▸ **Assigned task**
Transcribe every line of the records verbatim.

■ ■ ■ ■ ■

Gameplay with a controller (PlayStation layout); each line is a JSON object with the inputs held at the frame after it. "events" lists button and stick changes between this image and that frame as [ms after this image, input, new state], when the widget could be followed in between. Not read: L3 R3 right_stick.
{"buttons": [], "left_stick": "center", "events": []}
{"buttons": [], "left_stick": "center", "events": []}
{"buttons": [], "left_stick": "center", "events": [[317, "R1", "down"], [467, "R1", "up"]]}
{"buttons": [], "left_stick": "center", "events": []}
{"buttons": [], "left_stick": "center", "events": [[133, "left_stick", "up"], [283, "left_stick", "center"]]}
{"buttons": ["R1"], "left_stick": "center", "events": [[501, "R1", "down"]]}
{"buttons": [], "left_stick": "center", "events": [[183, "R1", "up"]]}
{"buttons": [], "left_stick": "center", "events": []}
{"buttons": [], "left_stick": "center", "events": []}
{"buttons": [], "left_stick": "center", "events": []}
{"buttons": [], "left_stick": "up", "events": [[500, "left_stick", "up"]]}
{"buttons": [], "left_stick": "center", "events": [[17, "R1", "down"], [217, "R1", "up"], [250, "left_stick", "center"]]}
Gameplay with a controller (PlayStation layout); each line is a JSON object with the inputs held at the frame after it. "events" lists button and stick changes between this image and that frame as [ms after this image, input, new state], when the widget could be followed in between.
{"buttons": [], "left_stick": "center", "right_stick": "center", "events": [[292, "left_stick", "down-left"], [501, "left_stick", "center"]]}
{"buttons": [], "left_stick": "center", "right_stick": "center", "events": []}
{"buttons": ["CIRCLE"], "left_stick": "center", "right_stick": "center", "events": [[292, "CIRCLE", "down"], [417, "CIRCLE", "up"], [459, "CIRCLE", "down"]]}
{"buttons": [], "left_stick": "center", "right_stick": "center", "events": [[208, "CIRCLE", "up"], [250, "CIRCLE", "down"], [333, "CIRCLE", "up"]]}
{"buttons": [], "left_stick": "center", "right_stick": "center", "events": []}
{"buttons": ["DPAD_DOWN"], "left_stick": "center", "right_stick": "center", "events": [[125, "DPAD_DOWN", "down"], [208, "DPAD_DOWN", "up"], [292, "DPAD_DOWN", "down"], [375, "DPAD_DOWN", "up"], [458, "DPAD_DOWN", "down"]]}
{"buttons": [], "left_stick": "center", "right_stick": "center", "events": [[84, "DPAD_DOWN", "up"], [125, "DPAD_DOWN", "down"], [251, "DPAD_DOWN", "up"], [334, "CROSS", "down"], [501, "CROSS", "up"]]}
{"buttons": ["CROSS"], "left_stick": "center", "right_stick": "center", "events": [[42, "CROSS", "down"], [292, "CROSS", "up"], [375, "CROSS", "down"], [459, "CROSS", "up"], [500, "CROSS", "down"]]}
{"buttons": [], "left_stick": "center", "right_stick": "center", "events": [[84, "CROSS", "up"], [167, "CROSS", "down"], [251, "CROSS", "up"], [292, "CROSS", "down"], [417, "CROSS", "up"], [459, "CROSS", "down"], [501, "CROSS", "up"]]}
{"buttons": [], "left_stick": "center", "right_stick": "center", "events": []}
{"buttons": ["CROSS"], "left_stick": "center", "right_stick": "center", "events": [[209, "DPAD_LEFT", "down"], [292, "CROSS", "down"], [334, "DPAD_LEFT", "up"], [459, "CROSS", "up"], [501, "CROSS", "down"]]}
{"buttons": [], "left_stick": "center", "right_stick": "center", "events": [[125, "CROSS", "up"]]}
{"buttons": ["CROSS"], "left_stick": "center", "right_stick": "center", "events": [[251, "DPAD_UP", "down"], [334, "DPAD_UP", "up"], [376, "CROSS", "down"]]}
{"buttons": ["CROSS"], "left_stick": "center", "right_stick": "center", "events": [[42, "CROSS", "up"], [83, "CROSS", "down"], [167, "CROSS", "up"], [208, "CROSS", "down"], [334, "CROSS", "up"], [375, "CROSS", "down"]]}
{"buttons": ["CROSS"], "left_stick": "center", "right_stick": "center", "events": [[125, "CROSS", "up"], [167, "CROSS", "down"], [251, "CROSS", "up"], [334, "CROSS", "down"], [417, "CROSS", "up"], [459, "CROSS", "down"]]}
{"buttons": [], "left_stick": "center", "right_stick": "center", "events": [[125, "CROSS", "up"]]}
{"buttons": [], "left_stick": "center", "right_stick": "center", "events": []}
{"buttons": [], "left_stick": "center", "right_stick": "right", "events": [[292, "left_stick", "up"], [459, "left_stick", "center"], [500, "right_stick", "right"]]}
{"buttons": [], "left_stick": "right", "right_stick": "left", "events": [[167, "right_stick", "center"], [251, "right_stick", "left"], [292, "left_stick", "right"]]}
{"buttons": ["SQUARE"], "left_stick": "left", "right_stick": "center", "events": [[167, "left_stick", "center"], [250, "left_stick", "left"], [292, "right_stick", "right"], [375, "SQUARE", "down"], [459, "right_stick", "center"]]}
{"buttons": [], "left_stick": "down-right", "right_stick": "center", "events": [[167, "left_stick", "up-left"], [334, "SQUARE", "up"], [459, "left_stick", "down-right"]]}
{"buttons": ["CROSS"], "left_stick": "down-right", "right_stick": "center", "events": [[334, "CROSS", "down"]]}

■ ■ ■ ■ ■

▸ **Solution for this exercise**
Gameplay with a controller (PlayStation layout); each line is a JSON object with the inputs held at the frame after it. "events" lists button and stick changes between this image and that frame as [ms after this image, input, new state], when the widget could be followed in between. Not read: L3 R3 right_stick.
{"buttons": [], "left_stick": "center", "events": []}
{"buttons": [], "left_stick": "center", "events": []}
{"buttons": [], "left_stick": "center", "events": [[317, "R1", "down"], [467, "R1", "up"]]}
{"buttons": [], "left_stick": "center", "events": []}
{"buttons": [], "left_stick": "center", "events": [[133, "left_stick", "up"], [283, "left_stick", "center"]]}
{"buttons": ["R1"], "left_stick": "center", "events": [[501, "R1", "down"]]}
{"buttons": [], "left_stick": "center", "events": [[183, "R1", "up"]]}
{"buttons": [], "left_stick": "center", "events": []}
{"buttons": [], "left_stick": "center", "events": []}
{"buttons": [], "left_stick": "center", "events": []}
{"buttons": [], "left_stick": "up", "events": [[500, "left_stick", "up"]]}
{"buttons": [], "left_stick": "center", "events": [[17, "R1", "down"], [217, "R1", "up"], [250, "left_stick", "center"]]}
Gameplay with a controller (PlayStation layout); each line is a JSON object with the inputs held at the frame after it. "events" lists button and stick changes between this image and that frame as [ms after this image, input, new state], when the widget could be followed in between.
{"buttons": [], "left_stick": "center", "right_stick": "center", "events": [[292, "left_stick", "down-left"], [501, "left_stick", "center"]]}
{"buttons": [], "left_stick": "center", "right_stick": "center", "events": []}
{"buttons": ["CIRCLE"], "left_stick": "center", "right_stick": "center", "events": [[292, "CIRCLE", "down"], [417, "CIRCLE", "up"], [459, "CIRCLE", "down"]]}
{"buttons": [], "left_stick": "center", "right_stick": "center", "events": [[208, "CIRCLE", "up"], [250, "CIRCLE", "down"], [333, "CIRCLE", "up"]]}
{"buttons": [], "left_stick": "center", "right_stick": "center", "events": []}
{"buttons": ["DPAD_DOWN"], "left_stick": "center", "right_stick": "center", "events": [[125, "DPAD_DOWN", "down"], [208, "DPAD_DOWN", "up"], [292, "DPAD_DOWN", "down"], [375, "DPAD_DOWN", "up"], [458, "DPAD_DOWN", "down"]]}
{"buttons": [], "left_stick": "center", "right_stick": "center", "events": [[84, "DPAD_DOWN", "up"], [125, "DPAD_DOWN", "down"], [251, "DPAD_DOWN", "up"], [334, "CROSS", "down"], [501, "CROSS", "up"]]}
{"buttons": ["CROSS"], "left_stick": "center", "right_stick": "center", "events": [[42, "CROSS", "down"], [292, "CROSS", "up"], [375, "CROSS", "down"], [459, "CROSS", "up"], [500, "CROSS", "down"]]}
{"buttons": [], "left_stick": "center", "right_stick": "center", "events": [[84, "CROSS", "up"], [167, "CROSS", "down"], [251, "CROSS", "up"], [292, "CROSS", "down"], [417, "CROSS", "up"], [459, "CROSS", "down"], [501, "CROSS", "up"]]}
{"buttons": [], "left_stick": "center", "right_stick": "center", "events": []}
{"buttons": ["CROSS"], "left_stick": "center", "right_stick": "center", "events": [[209, "DPAD_LEFT", "down"], [292, "CROSS", "down"], [334, "DPAD_LEFT", "up"], [459, "CROSS", "up"], [501, "CROSS", "down"]]}
{"buttons": [], "left_stick": "center", "right_stick": "center", "events": [[125, "CROSS", "up"]]}
{"buttons": ["CROSS"], "left_stick": "center", "right_stick": "center", "events": [[251, "DPAD_UP", "down"], [334, "DPAD_UP", "up"], [376, "CROSS", "down"]]}
{"buttons": ["CROSS"], "left_stick": "center", "right_stick": "center", "events": [[42, "CROSS", "up"], [83, "CROSS", "down"], [167, "CROSS", "up"], [208, "CROSS", "down"], [334, "CROSS", "up"], [375, "CROSS", "down"]]}
{"buttons": ["CROSS"], "left_stick": "center", "right_stick": "center", "events": [[125, "CROSS", "up"], [167, "CROSS", "down"], [251, "CROSS", "up"], [334, "CROSS", "down"], [417, "CROSS", "up"], [459, "CROSS", "down"]]}
{"buttons": [], "left_stick": "center", "right_stick": "center", "events": [[125, "CROSS", "up"]]}
{"buttons": [], "left_stick": "center", "right_stick": "center", "events": []}
{"buttons": [], "left_stick": "center", "right_stick": "right", "events": [[292, "left_stick", "up"], [459, "left_stick", "center"], [500, "right_stick", "right"]]}
{"buttons": [], "left_stick": "right", "right_stick": "left", "events": [[167, "right_stick", "center"], [251, "right_stick", "left"], [292, "left_stick", "right"]]}
{"buttons": ["SQUARE"], "left_stick": "left", "right_stick": "center", "events": [[167, "left_stick", "center"], [250, "left_stick", "left"], [292, "right_stick", "right"], [375, "SQUARE", "down"], [459, "right_stick", "center"]]}
{"buttons": [], "left_stick": "down-right", "right_stick": "center", "events": [[167, "left_stick", "up-left"], [334, "SQUARE", "up"], [459, "left_stick", "down-right"]]}
{"buttons": ["CROSS"], "left_stick": "down-right", "right_stick": "center", "events": [[334, "CROSS", "down"]]}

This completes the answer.